The HR Policy Association (HRPA) recently sent a letter to Labor Secretary Hilda Solis, asking her to make some business-friendly changes to the 72-year-old law.
Some of the high points of the HRPA proposal:

  • A provision assigning at least some legal responsibility to nonexempt employees to report their work time accurately. Today, employees sometimes claim months or years after-the-fact that their records reflect less time than they actually worked.
    The absence of any FLSA “give” on this means that such claims are routinely credited by the courts and by  Labor Department investigators, even in cases where an employer has in place a policy designed to produce accurate time records, and even when there is room to question whether an employee is being truthful.
    Perhaps this could be addressed by, for example, creating a legal presumption that an employee’s time records are accurate, if (i) the employee records his or her own hours worked each workday and each workweek; (ii) the employee reviews those records each workweek and certifies that they are correct; and (iii) the employer maintains, enforces, and in practice actually observes a written policy both stating how hours worked are to be recorded and requiring that all hours worked be accurately and correctly recorded each workday and each workweek.

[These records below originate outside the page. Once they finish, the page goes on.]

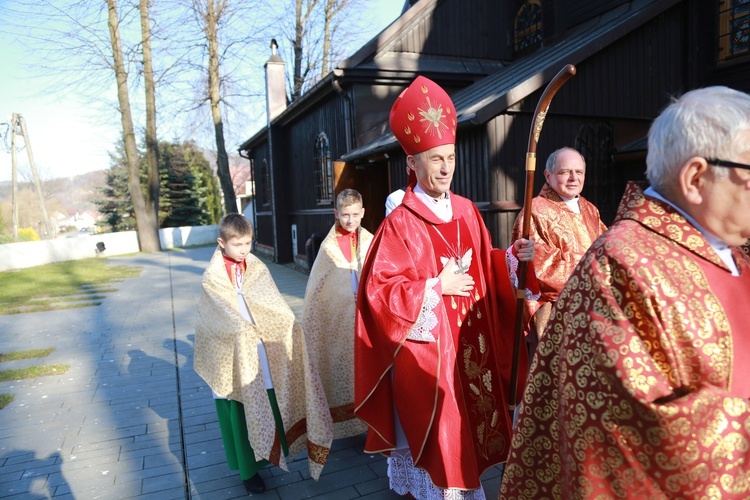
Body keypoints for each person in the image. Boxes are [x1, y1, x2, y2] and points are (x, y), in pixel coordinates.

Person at [500, 86, 750, 499]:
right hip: (555, 306)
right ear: (696, 178)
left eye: (579, 172)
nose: (574, 179)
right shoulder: (616, 268)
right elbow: (629, 436)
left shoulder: (726, 250)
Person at [355, 75, 537, 499]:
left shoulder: (468, 210)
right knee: (443, 439)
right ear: (412, 165)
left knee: (470, 435)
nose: (445, 167)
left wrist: (512, 259)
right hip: (429, 357)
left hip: (471, 349)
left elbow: (486, 265)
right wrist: (435, 286)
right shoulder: (400, 221)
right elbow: (379, 292)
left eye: (450, 157)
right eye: (435, 159)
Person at [193, 213, 333, 493]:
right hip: (233, 353)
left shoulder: (255, 266)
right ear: (222, 243)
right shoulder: (212, 278)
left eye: (248, 243)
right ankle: (248, 470)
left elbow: (273, 302)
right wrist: (241, 331)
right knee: (242, 406)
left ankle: (273, 451)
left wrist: (289, 323)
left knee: (268, 401)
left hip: (261, 349)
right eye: (237, 244)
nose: (244, 250)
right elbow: (219, 315)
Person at [511, 147, 606, 358]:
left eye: (579, 172)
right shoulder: (534, 210)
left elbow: (606, 249)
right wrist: (592, 267)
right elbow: (537, 265)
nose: (573, 178)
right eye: (565, 172)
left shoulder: (590, 209)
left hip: (594, 306)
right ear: (548, 175)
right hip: (557, 311)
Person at [302, 188, 373, 439]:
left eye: (355, 214)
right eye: (345, 215)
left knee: (369, 370)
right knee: (344, 369)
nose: (350, 220)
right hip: (339, 321)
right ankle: (347, 424)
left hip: (367, 319)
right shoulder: (328, 248)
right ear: (336, 213)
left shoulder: (370, 240)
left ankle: (371, 421)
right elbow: (318, 289)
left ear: (362, 212)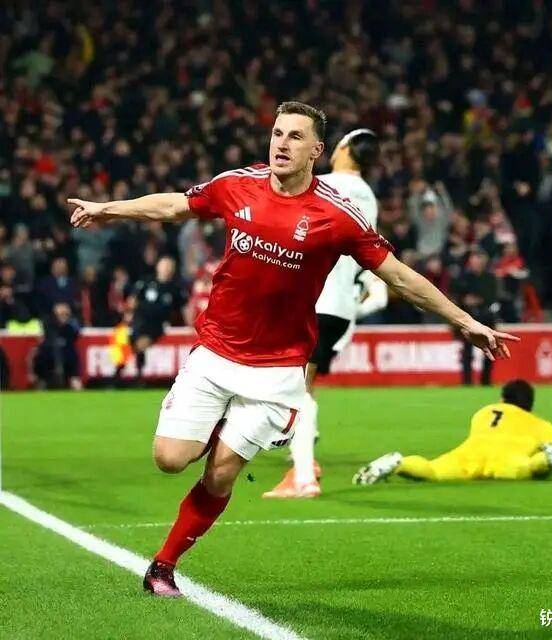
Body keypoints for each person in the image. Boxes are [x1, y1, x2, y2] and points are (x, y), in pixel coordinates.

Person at [68, 101, 518, 598]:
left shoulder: (336, 215)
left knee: (221, 474)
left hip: (277, 370)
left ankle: (163, 566)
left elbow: (399, 276)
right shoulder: (237, 185)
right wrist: (109, 209)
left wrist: (465, 321)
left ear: (316, 150)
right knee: (171, 459)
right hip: (216, 353)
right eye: (277, 134)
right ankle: (222, 426)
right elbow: (175, 205)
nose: (281, 144)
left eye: (295, 136)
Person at [263, 128, 387, 499]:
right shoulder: (368, 197)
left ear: (344, 148)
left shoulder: (327, 186)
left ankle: (304, 475)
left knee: (296, 388)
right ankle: (302, 453)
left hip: (315, 301)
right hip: (340, 305)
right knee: (300, 384)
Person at [353, 379, 552, 486]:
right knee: (530, 467)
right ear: (529, 405)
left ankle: (399, 463)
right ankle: (548, 457)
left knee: (433, 470)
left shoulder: (484, 412)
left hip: (470, 454)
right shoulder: (536, 423)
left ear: (502, 399)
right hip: (507, 458)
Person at [119, 255, 185, 381]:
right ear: (158, 266)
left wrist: (189, 324)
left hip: (157, 324)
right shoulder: (146, 282)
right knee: (126, 341)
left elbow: (183, 307)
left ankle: (134, 374)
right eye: (164, 265)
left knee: (141, 343)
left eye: (169, 266)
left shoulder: (175, 288)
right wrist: (128, 314)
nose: (166, 268)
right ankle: (131, 372)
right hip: (139, 320)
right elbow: (133, 299)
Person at [453, 249, 499, 385]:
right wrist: (465, 300)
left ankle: (486, 380)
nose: (478, 263)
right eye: (475, 260)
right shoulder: (463, 278)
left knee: (490, 349)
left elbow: (493, 297)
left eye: (480, 260)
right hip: (469, 319)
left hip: (486, 318)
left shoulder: (490, 278)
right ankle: (467, 381)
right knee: (467, 351)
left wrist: (478, 300)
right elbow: (456, 296)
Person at [32, 302, 83, 390]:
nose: (63, 317)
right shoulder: (47, 327)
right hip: (48, 359)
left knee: (73, 358)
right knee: (42, 359)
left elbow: (74, 340)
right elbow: (40, 344)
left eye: (66, 314)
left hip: (67, 359)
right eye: (61, 314)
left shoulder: (71, 329)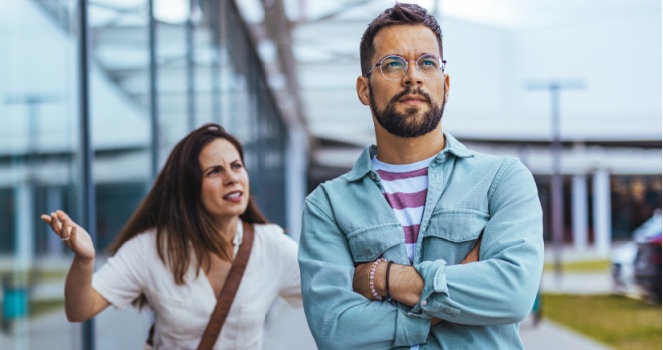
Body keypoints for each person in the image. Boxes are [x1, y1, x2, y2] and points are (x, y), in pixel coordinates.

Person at [297, 3, 543, 349]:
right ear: (364, 89)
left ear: (444, 84)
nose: (412, 76)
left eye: (427, 63)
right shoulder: (328, 205)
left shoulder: (501, 180)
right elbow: (335, 330)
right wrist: (456, 296)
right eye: (393, 64)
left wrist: (382, 277)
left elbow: (514, 294)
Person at [41, 123, 301, 349]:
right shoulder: (151, 248)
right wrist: (85, 261)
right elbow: (79, 309)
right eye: (214, 171)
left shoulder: (271, 245)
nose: (231, 178)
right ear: (189, 188)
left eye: (236, 166)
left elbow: (334, 290)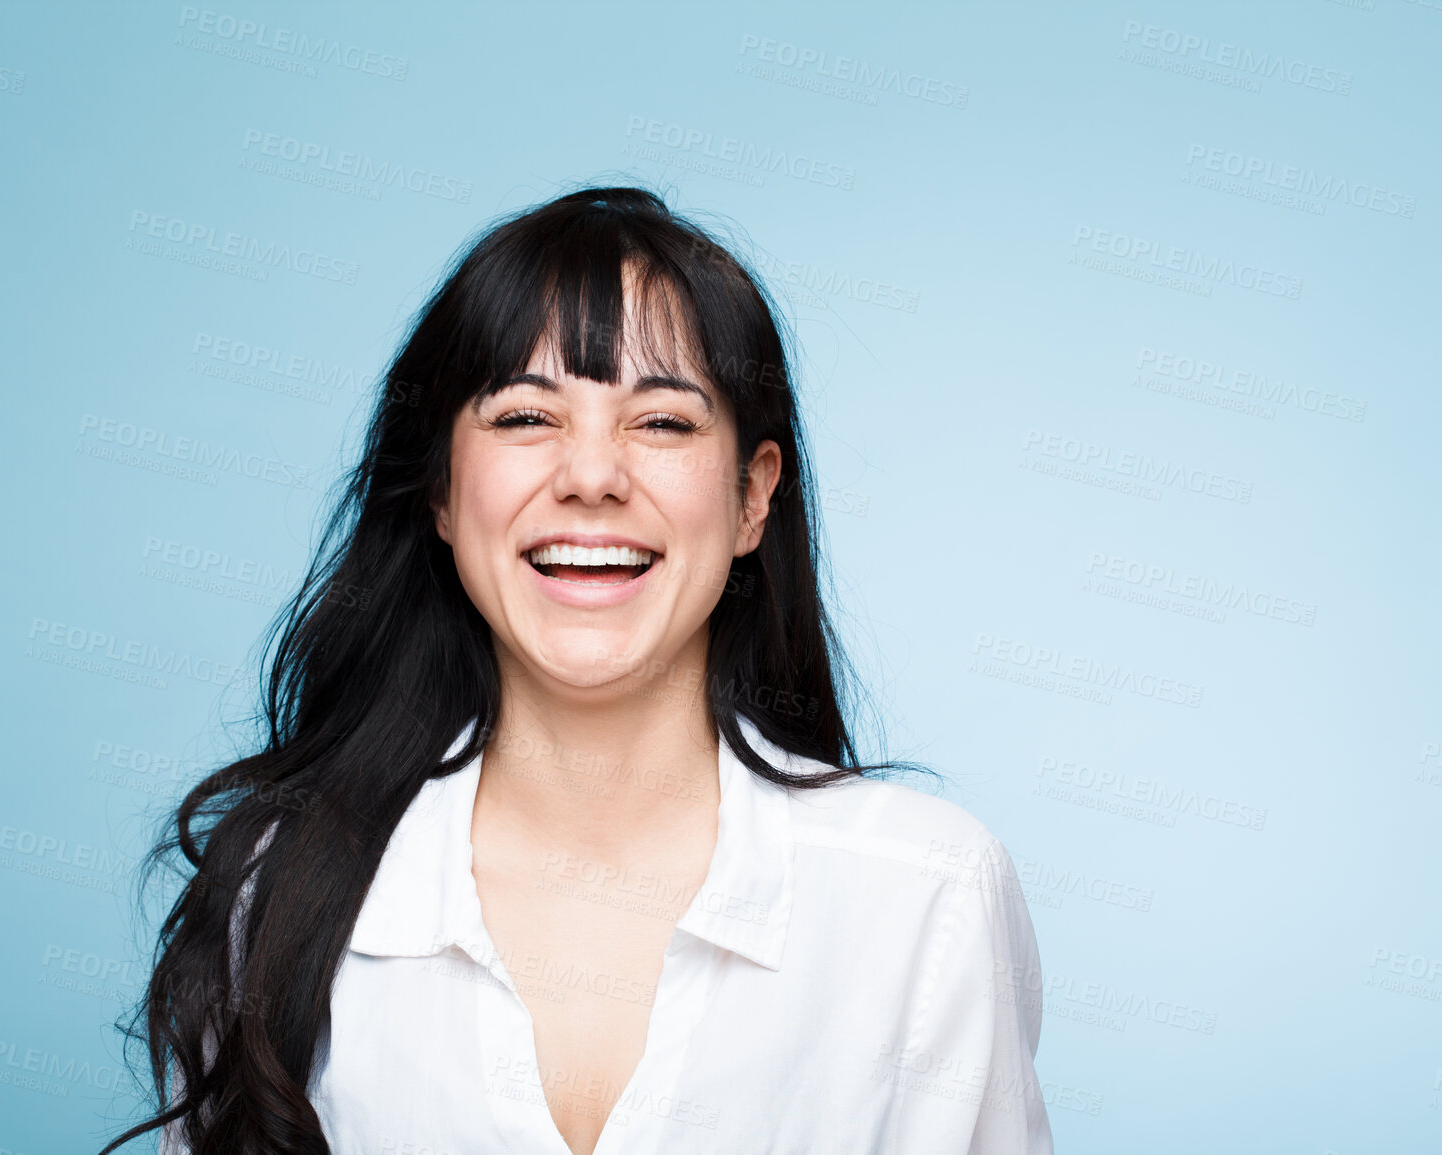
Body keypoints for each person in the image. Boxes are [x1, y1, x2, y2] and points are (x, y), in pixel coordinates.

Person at [100, 186, 1052, 1155]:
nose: (591, 476)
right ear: (438, 488)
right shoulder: (281, 891)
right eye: (524, 418)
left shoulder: (925, 893)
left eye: (663, 424)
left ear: (752, 498)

  • An amendment stating that employees may be classified as exempt from the FLSA’s minimum-wage, overtime, and timekeeping requirements based upon the amount of their compensation alone. Even though the FLSA directs the DOL to establish the parameters for certain exemptions, historically the agency has taken the position that it is not authorized to adopt any exemption that is based solely upon an employee’s compensation level.
  • A modification saying that many, most, or even all bonuses and incentive pay may be excluded from the “regular rate of pay” used to compute FLSA overtime compensation. At present, overtime must be calculated on most such payments, including even non-cash prizes or awards of various kinds. The added costs and complications this entails lead many employers to reduce the amounts they are prepared to offer or to forgo offering bonuses or incentives altogether.
  • A section authorizing private-sector employers and employees to have an agreement or understanding permitting the use of compensatory time off in lieu of overtime pay. At the moment, this is not permitted under the FLSA for nonexempt employees in the private sector – most must receive overtime premium pay for all hours worked over 40 hours in a single workweek, even if they would rather have paid time off instead.
    There have been some proposals in this area in recent years, but they have tended to be unduly complicated and/or too narrowly focused, and in some ways they threatened adverse consequences that outweighed the advantages. One possibility would be to appropriately modify the current version of the FLSA.